Monday, July 1, 2013

Happy Birthday to Me!

I don't write New Year's Resolutions. Instead, every year on the eve of my birthday, I sit down and make a list of "What I Want to Do While I'm ____ Years Old." As I face the waning hours of being thirty-seven, I must admit that I did not accomplish much on my list this past year. Yes, I can use the excuses that I work full-time and I'm a single mom to two small kids and that as a trio we've faced some challenges this year that aren't to be shared on cute Facebook posts. But, I also know that you make time for what matters to you . . . and writing matters to me. I pledged to myself that as a 37-year-old I would write more, and I didn't. So tonight, I'm giving myself the birthday present of this blog in hopes that thirty-eight will be better.

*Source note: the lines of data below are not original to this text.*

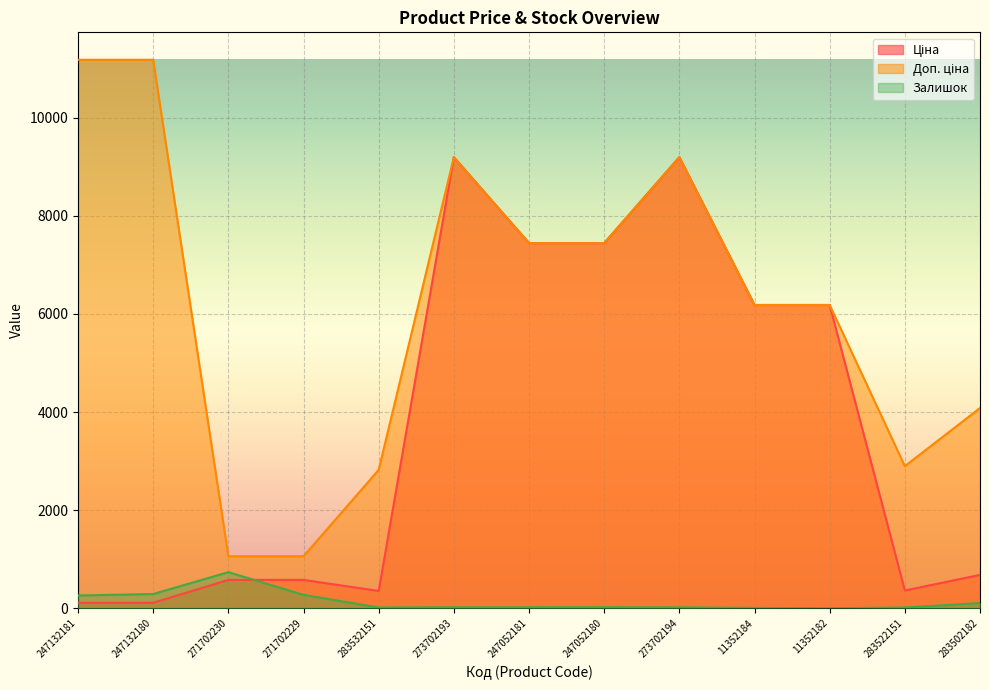

Reading left to right, list all the values displayed in this chart.

Ціна: 247132181=111.8	247132180=111.8	271702230=578.1	271702229=578.1	283532151=352.6	273702193=9196.3	247052181=7444.6	247052180=7444.6	273702194=9196.3	11352184=6182.6	11352182=6182.6	283522151=362.1	283502182=680.4
Доп. ціна: 247132181=11182.0	247132180=11182.0	271702230=1060.0	271702229=1060.0	283532151=2821.2	273702193=9196.3	247052181=7444.6	247052180=7444.6	273702194=9196.3	11352184=6182.6	11352182=6182.6	283522151=2896.6	283502182=4082.3
Залишок: 247132181=260.0	247132180=290.0	271702230=736.0	271702229=273.0	283532151=15.0	273702193=20.0	247052181=20.0	247052180=21.0	273702194=18.0	11352184=7.0	11352182=0.0	283522151=15.0	283502182=106.0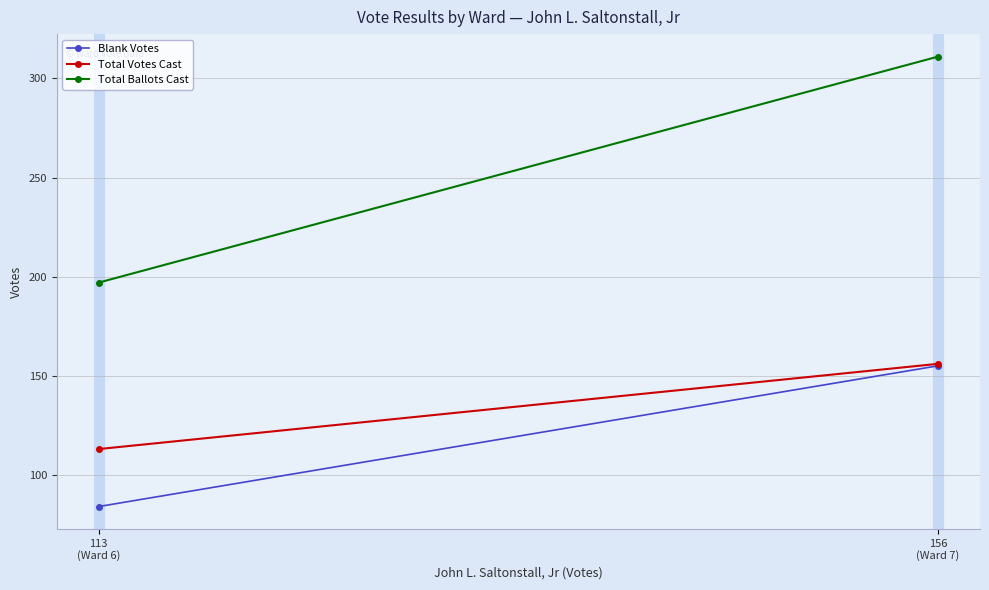

At how many categories does at least one series exceed 105?

2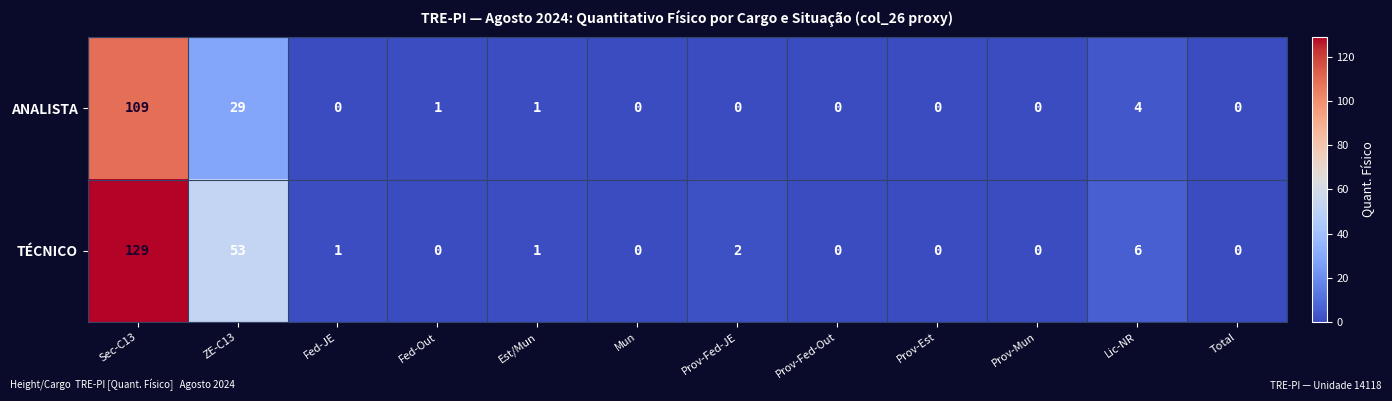

At which category is the sum across all series the highest?

Sec-C13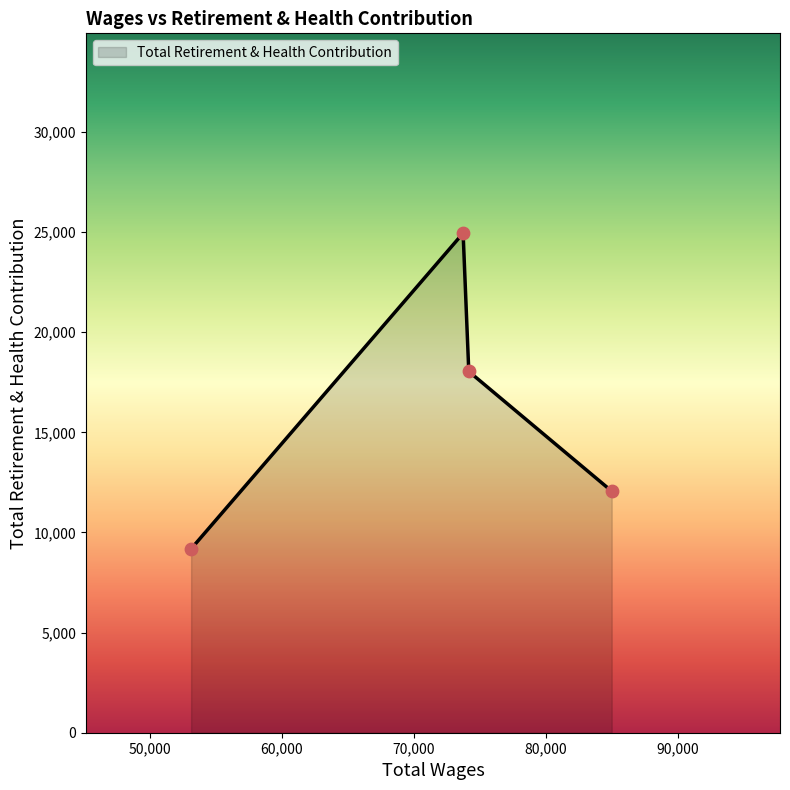

What is the maximum value shown in the chart?

24946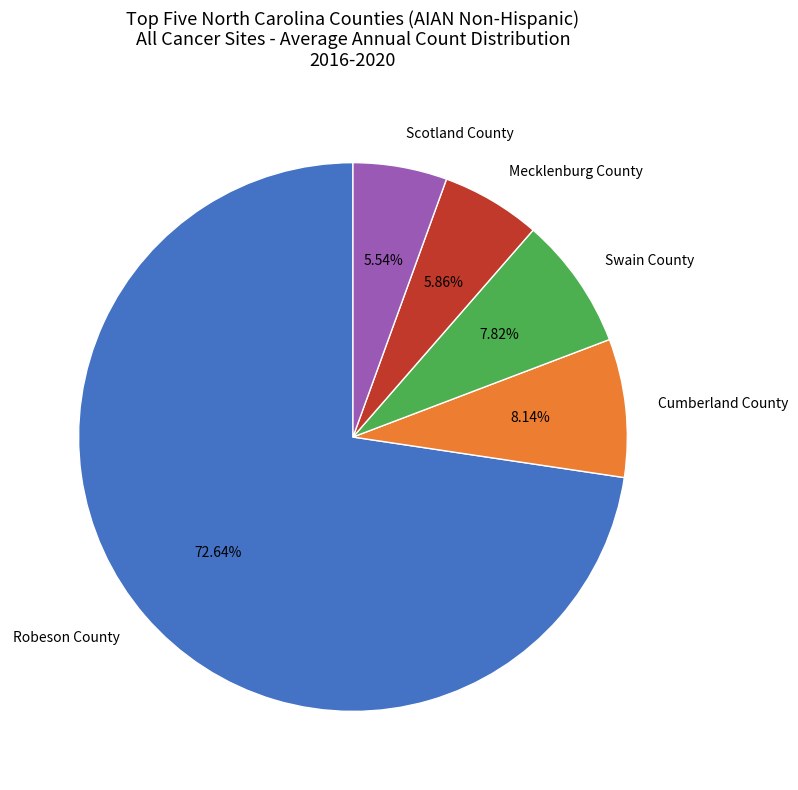

To the nearest percent, what percentage of the pie is Cumberland County?

8%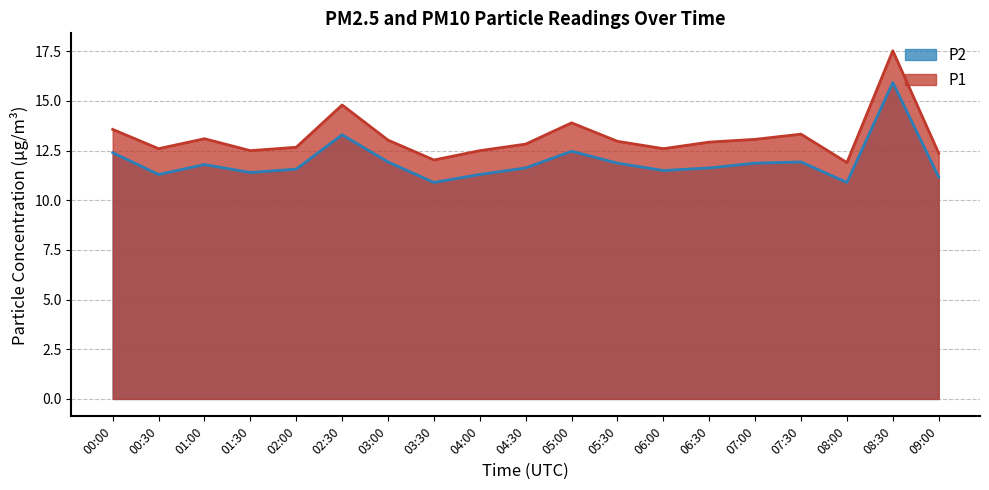

Is the value of P1 at 06:00 greater than the value of P2 at 06:30?

Yes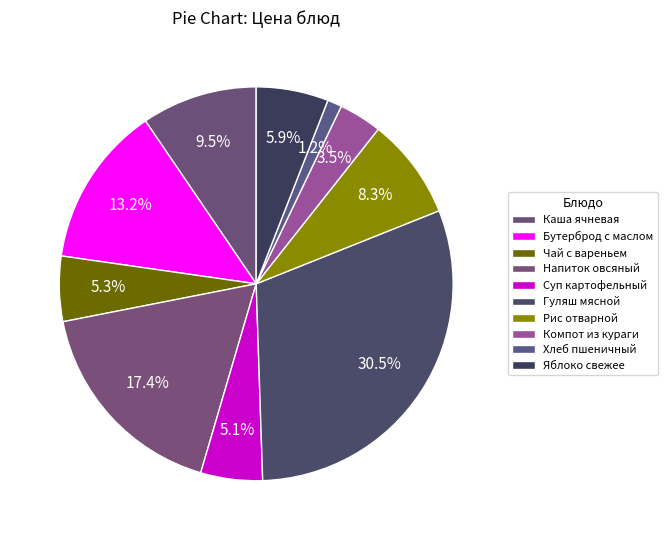

Count the number of slices in the pie.

10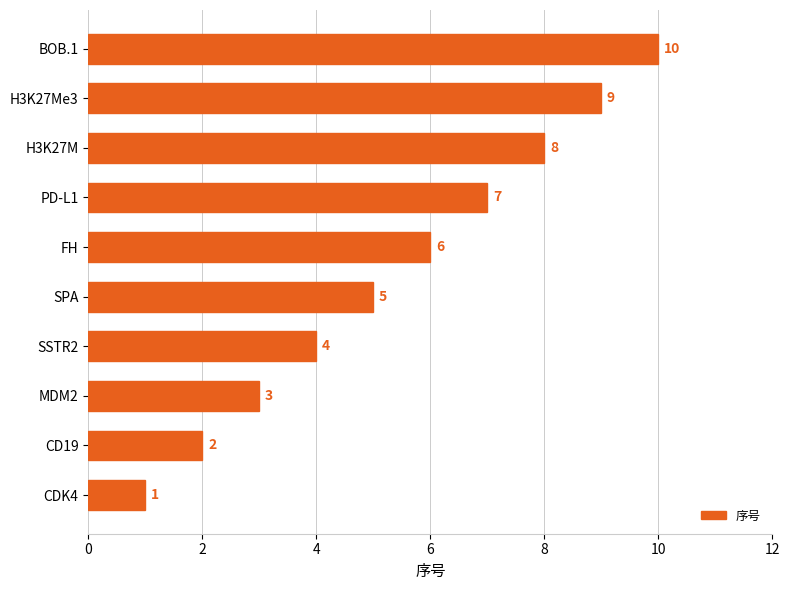

How many categories are shown in the chart?

10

I've always loved to write. I love the way that paper smells. I love the way that paper feels after newly indented with ink or granite. In fact, most of the time that I type an article or book review or just minutes from a meeting on my computer keyboard, I've first written it out on paper.

As a child, I often would grab a blanket and spread it out in my front yard or back yard or in a corner of my dad's garden. Then I would open up a spiral notebook, pop open a Bic pen and write. About anything and everything. I started my autobiography when I was eight years old. I still remember the opening line: "I wouldn't say my childhood was always the best time, but is it really supposed to be?" I occasionally would write poems, but not very often. I wrote lots of letters to Ricky Schroder. Sometimes I would write fictional short stories. In fact, I won the weekly creative writing contest in my fourth grade class sixteen times. I don't share this to brag on my nine-year-old self. But instead, I think back on those affirmations of my writing while at James H. Harrison Elementary in Laurel, Maryland as an early sign that a piece of my happiness and my creative fulfillment would be found in writing.

When I got old enough to drive and was granted the car keys, I would take a blanket to the lake near my high school and write. I would put my feet in the grass, watch the birds fly across the water, and pour my teenage heart onto the page. Sometimes I would write about silly crushes or how I was getting along with my parents. Other times I would project myself into the future and write about my life in 2000 or 2025. I asked a lot of questions on those pages, most of which I would never speak out loud. I ranted through the ink about politics and current events. Even as an adult, some of my favorite writing has come from sitting by a lake on a blanket. And, I still rant about politics and current events, among other things.

Notebook and a Blanket is a reminder to me of how my love for writing started -- by grabbing an old blanket and some blank sheets of paper -- and to cultivate even deeper that love I have for how words strung together in just the right way look like a work of art and how each carefully crafted syllable, when spoken aloud, sounds like music.

I want to offer myself the gift of coming to this blog often. I want to write about working and parenting and religion and music and sports and, yes, still politics as well. Maybe no one else will read it, but I like knowing that I've created it and I'm putting my writing out there again.  The blog doesn't look particularly fancy yet, but I'll work on that. I've purchased, and I'll figure out how to make it link to this account. That all will come. But tonight, with less than two hours left before I begin to tackle my "What I Want to Do While I'm 38 Years Old" list, I just wanted to start.